Audio naar transcript naar gestructureerde notities — dagelijks

(Engelstalig origineel — Nederlandse vertaling volgt.)

What it does

The input pipeline is the data backbone behind the rest of the OpenClaw + Papegaai stack. Every day it runs end-to-end:

Capture — voice memos, conversation recordings, and dictated notes land in a watched bucket.
Language-detect + transcribe — a 60-second sample drives Whisper language detection, then full transcription in the detected code (no defaulting to Dutch).
Structure — the LLM extractor emits zero-or-more typed items per topic — fleeting note, todo, CRM fact — using a single shared prompt across all sources.
Redact — a pipeline-side pass strips PII before anything is forwarded.
Route to KBs — extracted items are routed to the relevant knowledge bases by topic.

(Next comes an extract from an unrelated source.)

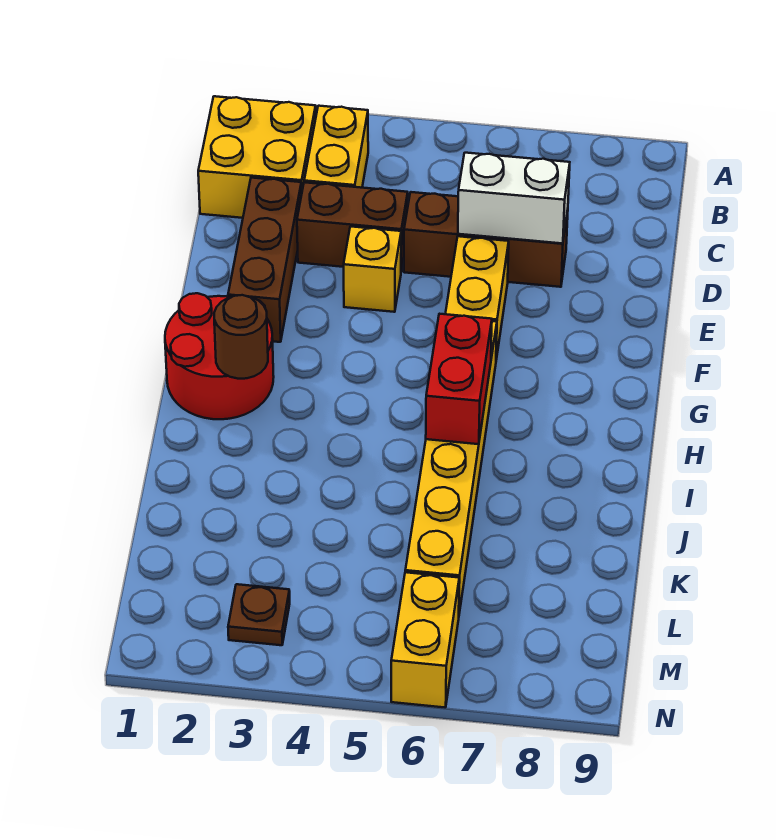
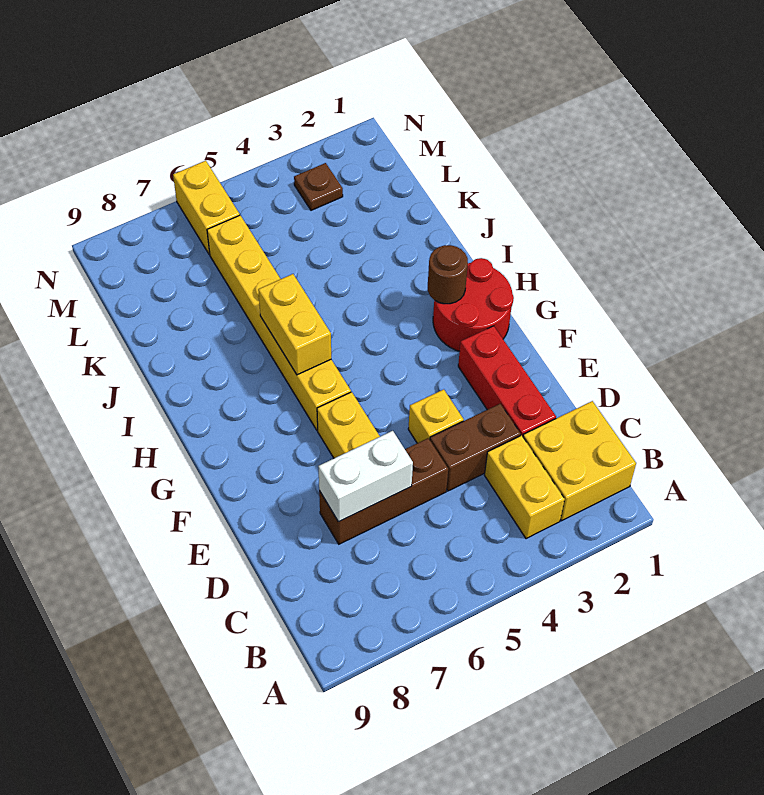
brown brick D2:F2 level 1 -> red brick D2:F2 level 1
red brick H6:I6 level 2 -> yellow brick H6:I6 level 2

Workhorse VPS — 178.104.129.209 is the host. LLM calls, Postgres, scripts, no agents.
GCS archiving — every raw artefact is archived to Google Cloud Storage so re-extraction is always possible.
Daily 06:17 sync — KB rsync pulls processed notes locally for offline browsing.

Deployed and in iteration. GCS archiving + KB sync are live. Used in production every day.